A Need for parallelism: As we've a great understanding of what should be synchronous and what cannot be, we currently don't prioritize tasks as all the asynchronous stuff is queued in a serialized way. It was a MVP dummy-answer to concurrency issues, as we have, for instance, a race condition in invoices sequence numbers. But some tasks can take a lot of time, as they rely on external - and often slow - services, such as validating the VAT numbers, or retrieving and processing the whole transactions history for a customer. When we introduced our own events and webhooks, we decided to rely on our customer's implementations, which is a great service, but leads to technical issues as we now depend on their own performance and crashes. Imagine, for a certain reason, an I/O request takes more than 30 seconds to execute. Even if we setup timeouts, blocking the whole queue for this is not an option at all.
Atomic operations, REST API and Workflows: This is probably the most tricky and sensitive question of our new architecture. As we have built an API for our customers that performs the same operations as our direct integrations - creating an invoice, for instance -, in order to rely on the DRY principle, we decided to use it for our own needs too. That's fine. But as Octobat's global operations - for instance, aggregating Stripe charges data, and generating a tax invoice for each one of them - rely on several atomic REST API calls, we need a way to serialize them, and ensure they are processed exactly once.
For instance, creating an invoice from a Stripe charge would be the sum of at least 7 atomic operations - checking if the customer exists in Octobat, creating her if it's not the case, check if the invoice already exists, create it as a draft, add one or more line items, validate it, and mark it as already paid -.
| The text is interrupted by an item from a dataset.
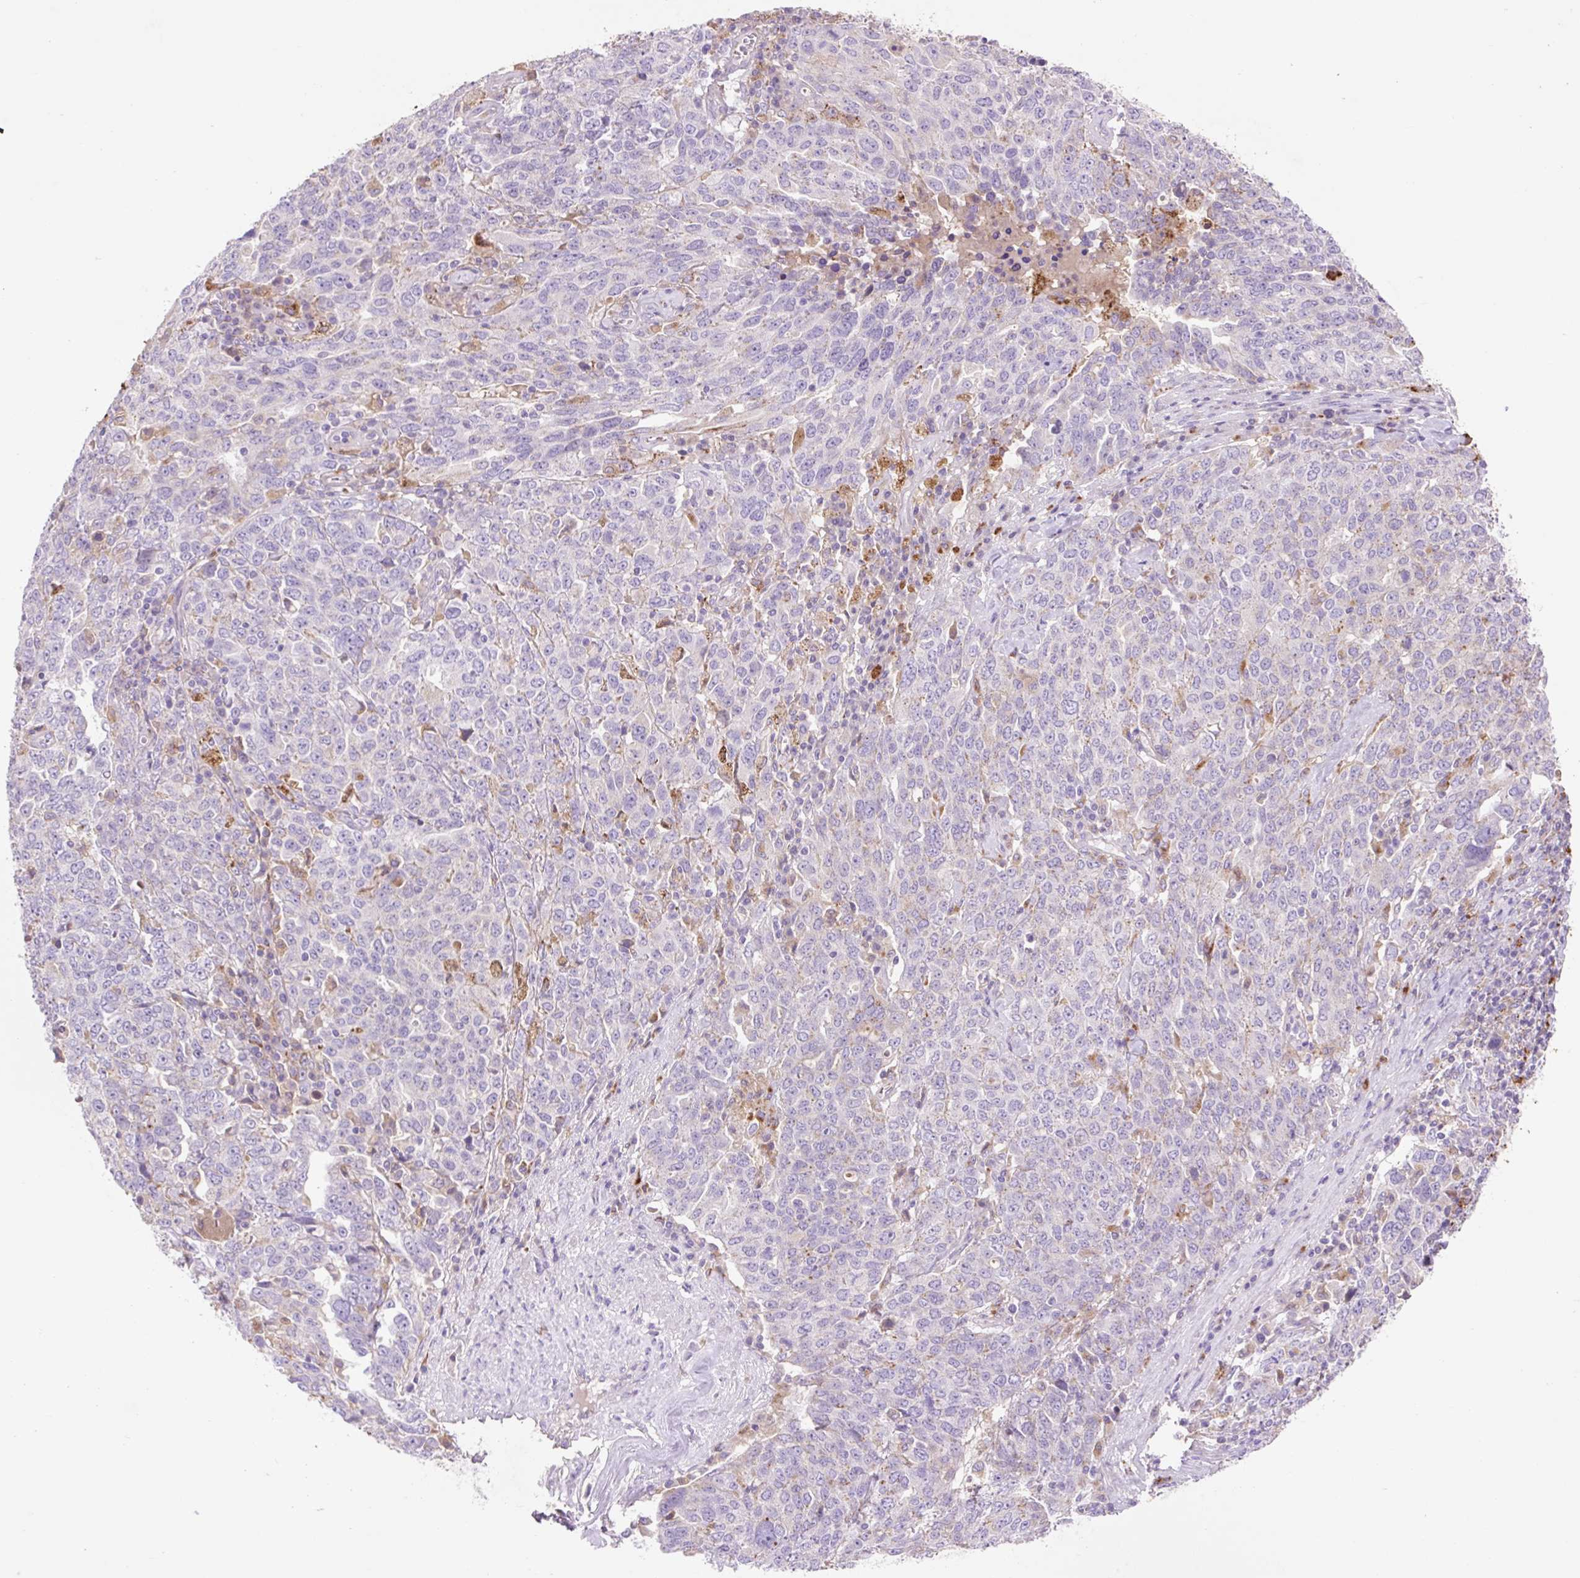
{"staining": {"intensity": "negative", "quantity": "none", "location": "none"}, "tissue": "ovarian cancer", "cell_type": "Tumor cells", "image_type": "cancer", "snomed": [{"axis": "morphology", "description": "Carcinoma, endometroid"}, {"axis": "topography", "description": "Ovary"}], "caption": "The IHC micrograph has no significant expression in tumor cells of ovarian cancer (endometroid carcinoma) tissue.", "gene": "HEXA", "patient": {"sex": "female", "age": 62}}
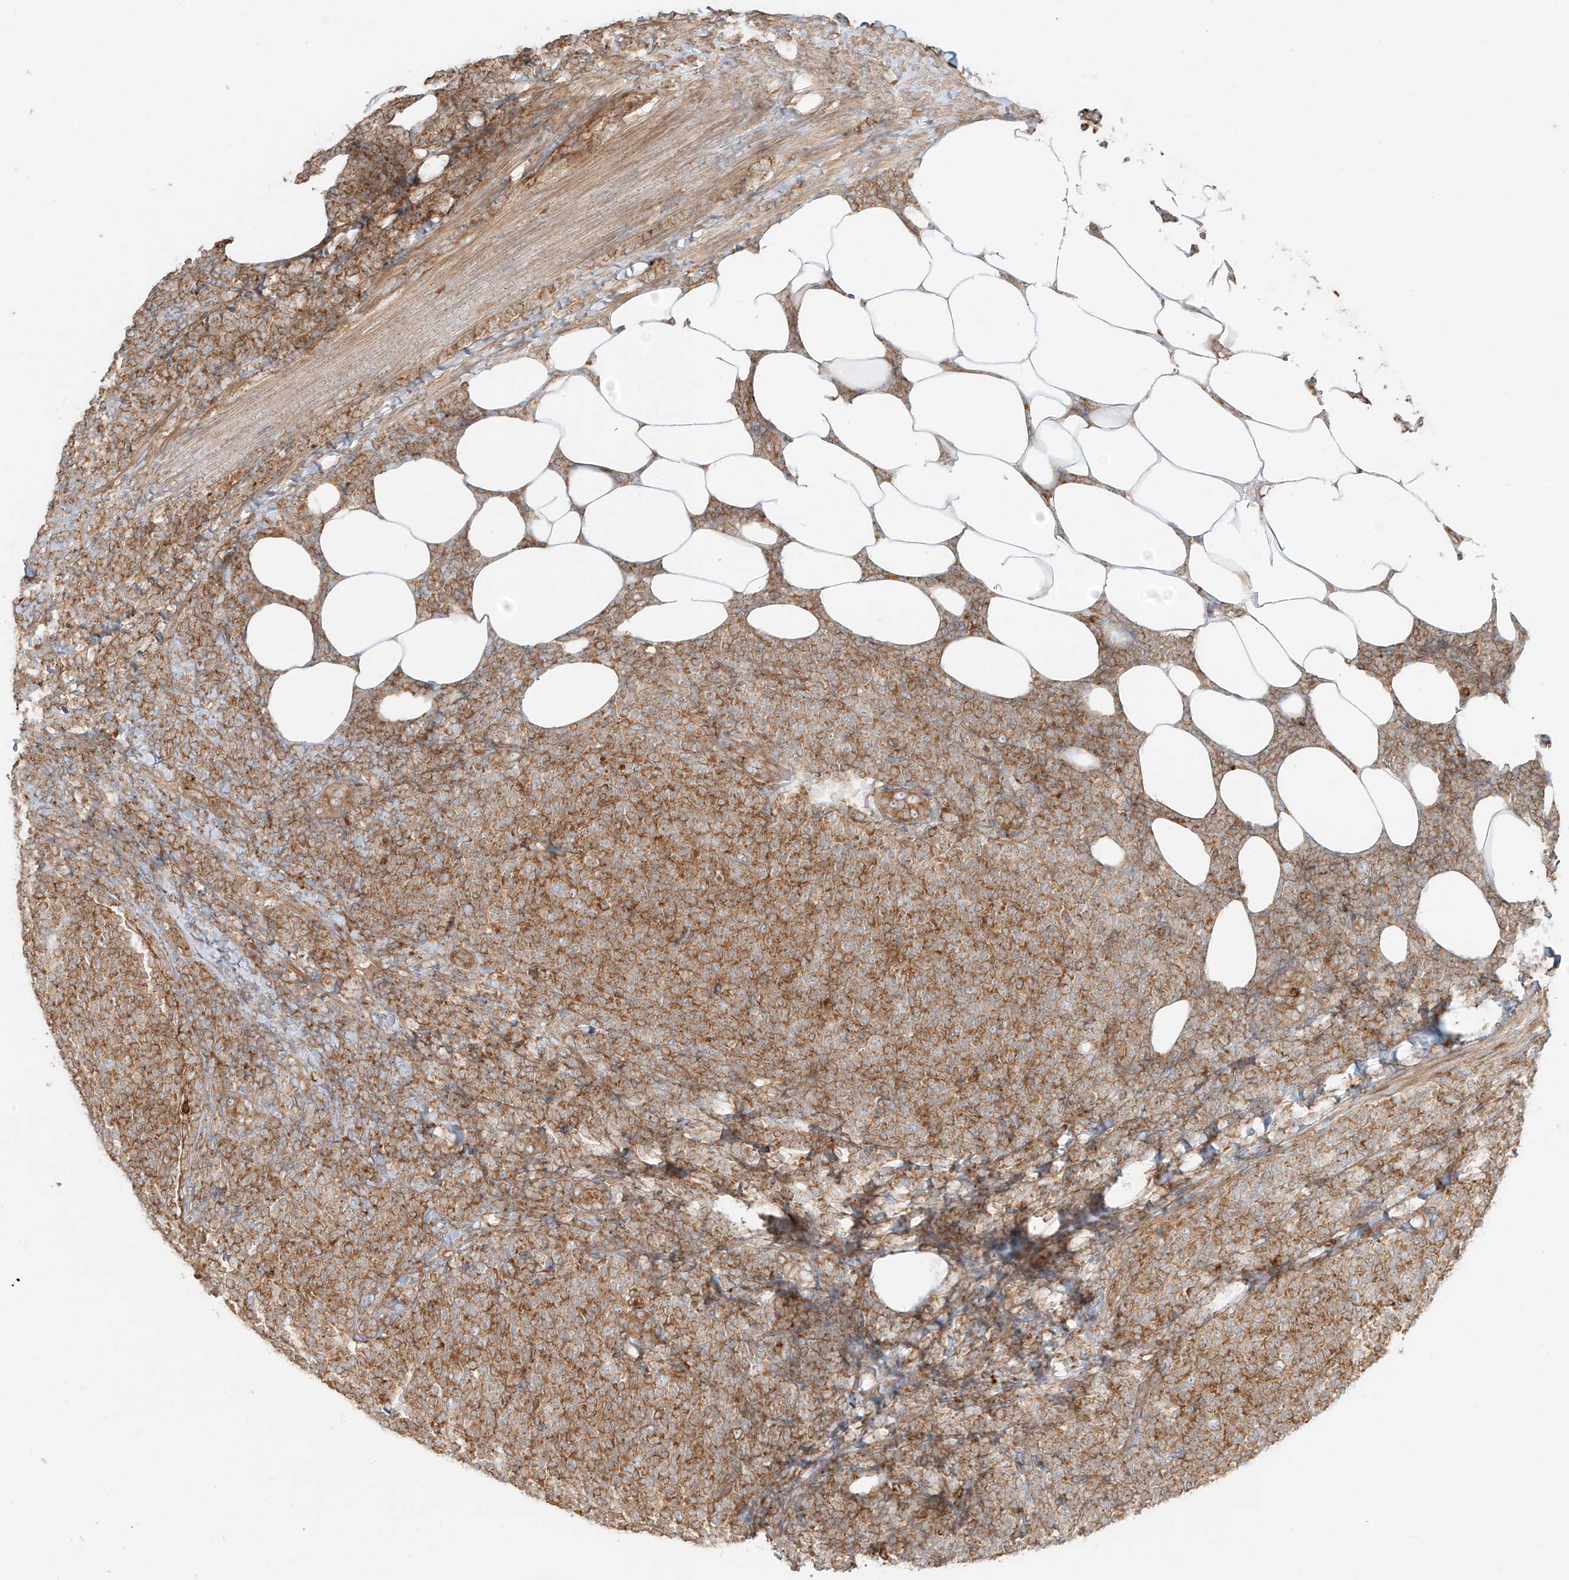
{"staining": {"intensity": "moderate", "quantity": ">75%", "location": "cytoplasmic/membranous"}, "tissue": "lymphoma", "cell_type": "Tumor cells", "image_type": "cancer", "snomed": [{"axis": "morphology", "description": "Malignant lymphoma, non-Hodgkin's type, Low grade"}, {"axis": "topography", "description": "Lymph node"}], "caption": "Immunohistochemistry photomicrograph of human malignant lymphoma, non-Hodgkin's type (low-grade) stained for a protein (brown), which reveals medium levels of moderate cytoplasmic/membranous positivity in about >75% of tumor cells.", "gene": "CCDC115", "patient": {"sex": "male", "age": 66}}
It's not an option to have the whole operation crashing at one step, and not trying to recover exactly from this step. It was not an issue within the current Octobat, as we performed local DB transactions, but, using an API, it's definitely a more complex challenge.
Transitional data must be figured out too. Let's say for a certain reason, the processing of a Stripe Charge to an Octobat invoice is stuck while adding line items. If we display the data in the dashboard or return it in the API, our customer won't be able to understand where does this come from - as processing has not ended -, or worse, can establish wrong calculations on his own.
Testability, productivity and team matters: As explained in this previous article, we were not happy anymore with our codebase, as testing it became a nightmare, the DRY principle being more and more infringed, and developing new features became a big pain.
As we now have a lot of ideas on how to figure out of this, and started implementing our new architecture, the next blog posts will present our engineering solutions to provide a durable and scalable software.